» Document segment:
KUDU-2187. Don't hold threadpool lock while creating threads

This changes the threadpool implementation so that if a task submission
needs to start a thread, it does so after releasing the lock. This
enables other worker threads to continue to process items even if thread
creation is slow.

This is meant to address various cases where I've seen stalled writes
with high 'mutex_wait_us' metrics. Looking at the logs it is sometimes
the case that this correlates with a single slow pthread creation.

Change-Id: If91cb032db25ed539ec8a952f302cf4501b3c240
Reviewed-on: http://gerrit.cloudera.org:8080/8256
Reviewed-by: Adar Dembo <[email protected]>
Tested-by: Kudu Jenkins

src/kudu/util/thread.cc

@@ -37,6 +37,7 @@
 
 #include <boost/bind.hpp>
 #include <boost/smart_ptr/shared_ptr.hpp>
+#include <gflags/gflags.h>
 #include <glog/logging.h>
 
 #include "kudu/gutil/atomicops.h"
@@ -46,18 +47,20 @@
 #include "kudu/gutil/dynamic_annotations.h"
 #include "kudu/gutil/mathlimits.h"
 #include "kudu/gutil/once.h"

» Task:
Please repeat the threadpool commit above word for word, from "This changes the" to "slow pthread creation.".

(Stored records)
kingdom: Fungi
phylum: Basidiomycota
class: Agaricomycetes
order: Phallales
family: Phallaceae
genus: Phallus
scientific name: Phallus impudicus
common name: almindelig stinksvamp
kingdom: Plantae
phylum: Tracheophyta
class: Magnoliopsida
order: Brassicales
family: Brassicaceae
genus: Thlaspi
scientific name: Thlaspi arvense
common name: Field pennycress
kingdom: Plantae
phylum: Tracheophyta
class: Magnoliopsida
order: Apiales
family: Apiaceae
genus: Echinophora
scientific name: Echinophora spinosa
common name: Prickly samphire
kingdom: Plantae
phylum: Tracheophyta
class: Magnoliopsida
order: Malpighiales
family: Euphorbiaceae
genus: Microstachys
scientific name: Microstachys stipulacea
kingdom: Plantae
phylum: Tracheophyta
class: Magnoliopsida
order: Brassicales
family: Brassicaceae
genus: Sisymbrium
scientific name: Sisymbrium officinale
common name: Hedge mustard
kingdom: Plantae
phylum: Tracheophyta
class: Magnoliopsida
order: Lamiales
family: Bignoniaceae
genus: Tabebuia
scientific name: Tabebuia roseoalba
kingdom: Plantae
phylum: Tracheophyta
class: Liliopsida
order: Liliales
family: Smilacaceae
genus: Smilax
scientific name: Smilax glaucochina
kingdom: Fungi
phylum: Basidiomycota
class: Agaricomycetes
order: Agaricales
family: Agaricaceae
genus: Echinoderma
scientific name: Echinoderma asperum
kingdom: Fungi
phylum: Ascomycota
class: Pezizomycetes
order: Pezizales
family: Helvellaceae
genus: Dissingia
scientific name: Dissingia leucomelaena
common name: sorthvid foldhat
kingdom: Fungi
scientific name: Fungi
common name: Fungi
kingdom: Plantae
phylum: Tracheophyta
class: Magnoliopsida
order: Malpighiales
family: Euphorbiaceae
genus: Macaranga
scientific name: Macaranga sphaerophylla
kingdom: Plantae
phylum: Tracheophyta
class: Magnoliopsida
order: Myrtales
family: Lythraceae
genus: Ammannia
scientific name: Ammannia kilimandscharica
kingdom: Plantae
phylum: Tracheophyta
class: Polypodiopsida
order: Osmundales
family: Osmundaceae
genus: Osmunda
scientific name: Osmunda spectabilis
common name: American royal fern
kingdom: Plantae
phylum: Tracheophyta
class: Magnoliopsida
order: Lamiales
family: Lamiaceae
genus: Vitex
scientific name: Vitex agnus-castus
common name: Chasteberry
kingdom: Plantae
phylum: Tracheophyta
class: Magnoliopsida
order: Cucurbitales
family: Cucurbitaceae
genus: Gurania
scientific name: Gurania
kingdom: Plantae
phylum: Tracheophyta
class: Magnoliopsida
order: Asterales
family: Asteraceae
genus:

» Exercise output:
This changes the threadpool implementation so that if a task submission
needs to start a thread, it does so after releasing the lock. This
enables other worker threads to continue to process items even if thread
creation is slow.

This is meant to address various cases where I've seen stalled writes
with high 'mutex_wait_us' metrics. Looking at the logs it is sometimes
the case that this correlates with a single slow pthread creation.